Intact Seeker Section From An Iron Dome Tamir Interceptor Fell Into Gaza
Losing these sensitive components could represent a huge technological loss.
NOVEMBER 14, 2019


Just hours after we posted a story about a report that an Israeli Stunner surface-to-air missile used in the David's Sling medium-range air defense system fell into Syrian territory and was transferred by the Assad regime to Russia, images have appeared on social media showing what appears to be the intact fuse section of a Tamir interceptor used by the Iron Dome system. This proximity fuse system is highly advanced as it has to detect a small and fast-flying target—a rocket in most cases—and detonate the missile's warhead with perfect timing in order to destroy it. It is also highly miniaturized yet hardened enough to withstand the extreme G forces sustained by the super-maneuverable interceptor.

UPDATE: Upon further review of the photos, I actually believe the section includes the missile's active radar seeker, as well. That seems to be the component hanging out of the front of the tube. In other words, this would be the entire seeker and fuse section forward of the fins. Obviously, the loss would be even more significant if this is indeed the case.

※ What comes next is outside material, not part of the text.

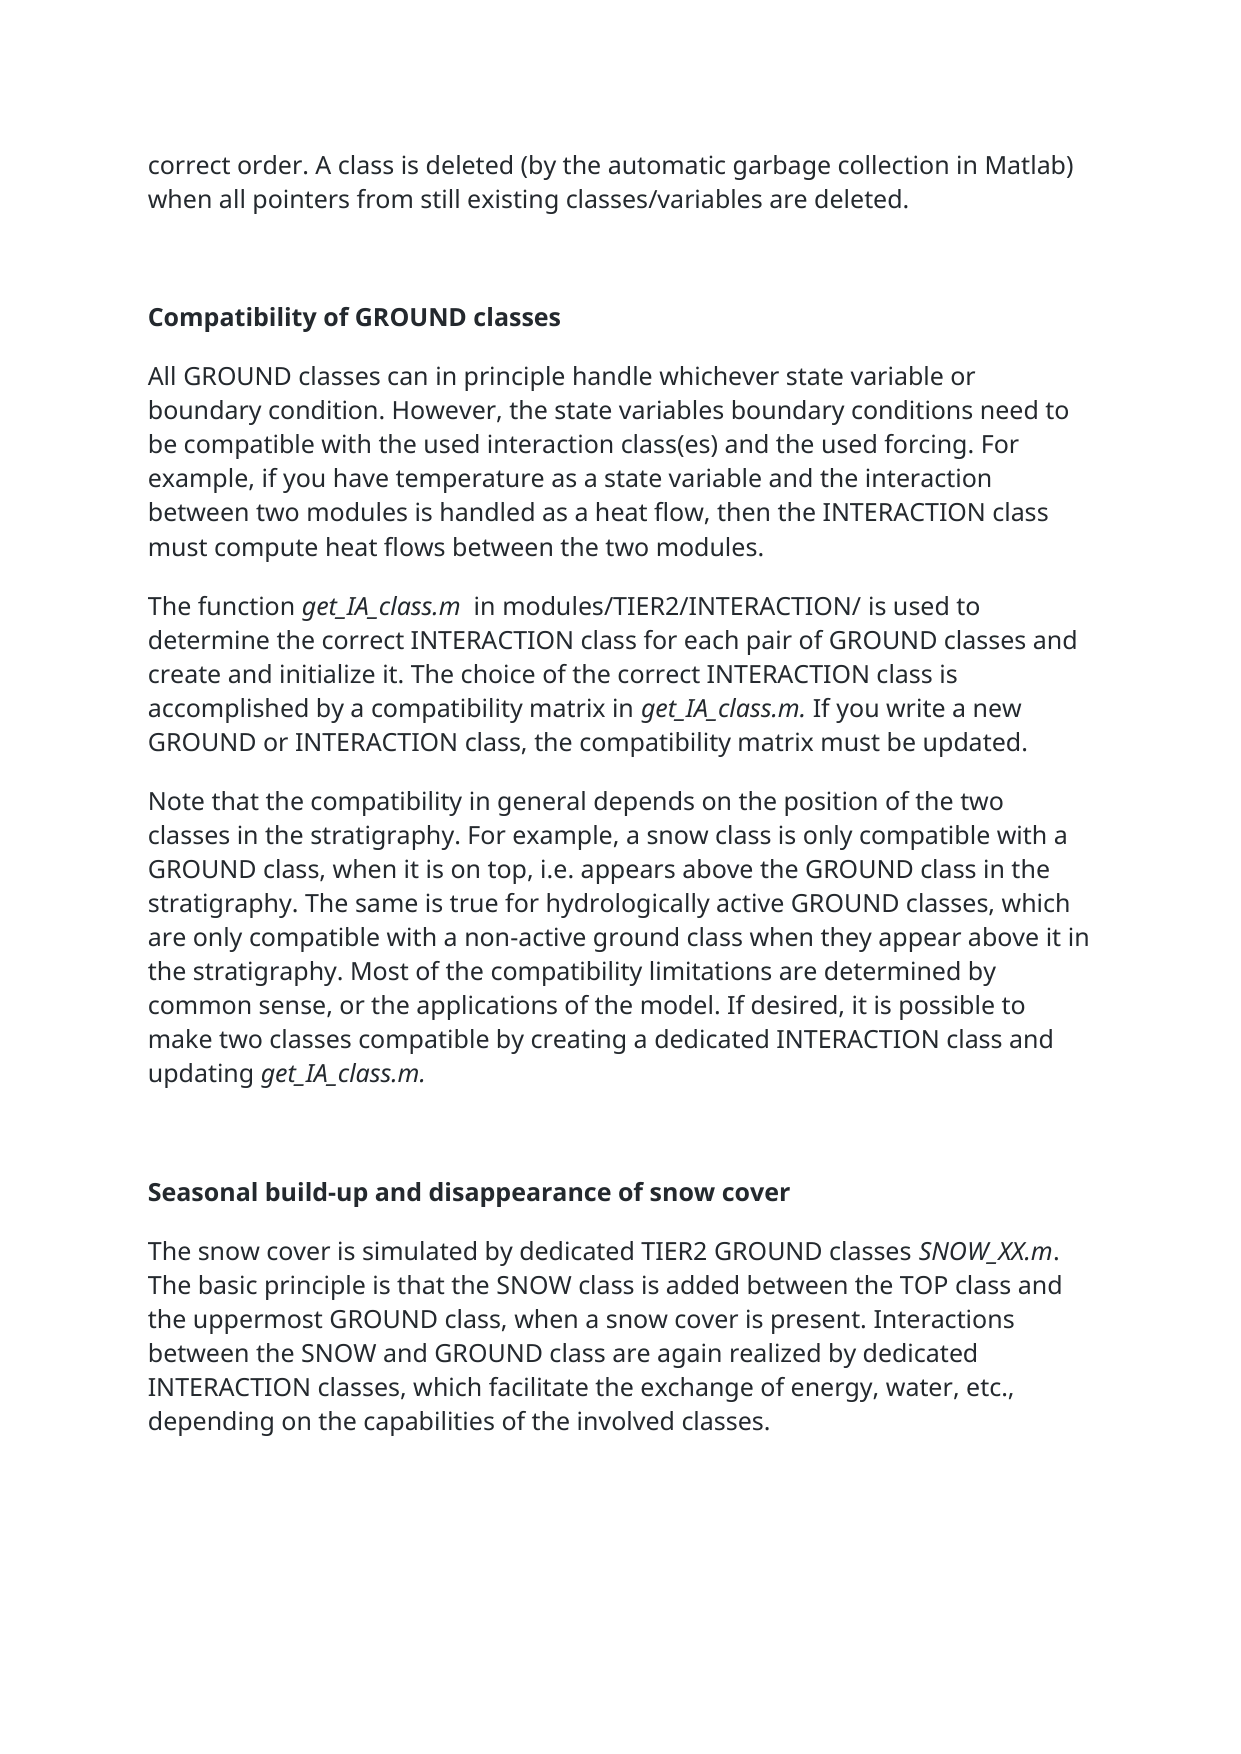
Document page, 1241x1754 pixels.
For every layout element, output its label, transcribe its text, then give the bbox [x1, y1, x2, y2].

text Seasonal build-up and disappearance of snow cover [148, 1174, 1093, 1208]
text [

Tamir uses a very sensitive active radar seeker and a command data-link system to chase down an incoming rocket. These components and its onboard autopilot get the missile within extremely close range of its target, at which time the missile's proximity fuse system detects the object as it begins to pass abeam the missile and detonates the onboard warhead, blasting it out of the sky. The missile is so agile and accurate that often times it actually slams into the incoming target, but it is not designed as strictly a hit-to-kill weapon by any means.